**WHAT TO DO:** In the records below, tally the lines that contain the word "https" and give only that number.

**DATA:**
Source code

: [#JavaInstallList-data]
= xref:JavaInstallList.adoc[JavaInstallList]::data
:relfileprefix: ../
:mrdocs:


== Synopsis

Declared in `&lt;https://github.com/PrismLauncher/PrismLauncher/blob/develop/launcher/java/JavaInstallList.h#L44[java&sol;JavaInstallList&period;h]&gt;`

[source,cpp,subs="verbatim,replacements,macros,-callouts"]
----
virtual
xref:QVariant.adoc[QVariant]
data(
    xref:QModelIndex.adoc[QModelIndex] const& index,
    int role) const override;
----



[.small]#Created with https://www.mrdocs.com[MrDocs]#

**EXERCISE RESULT:** 2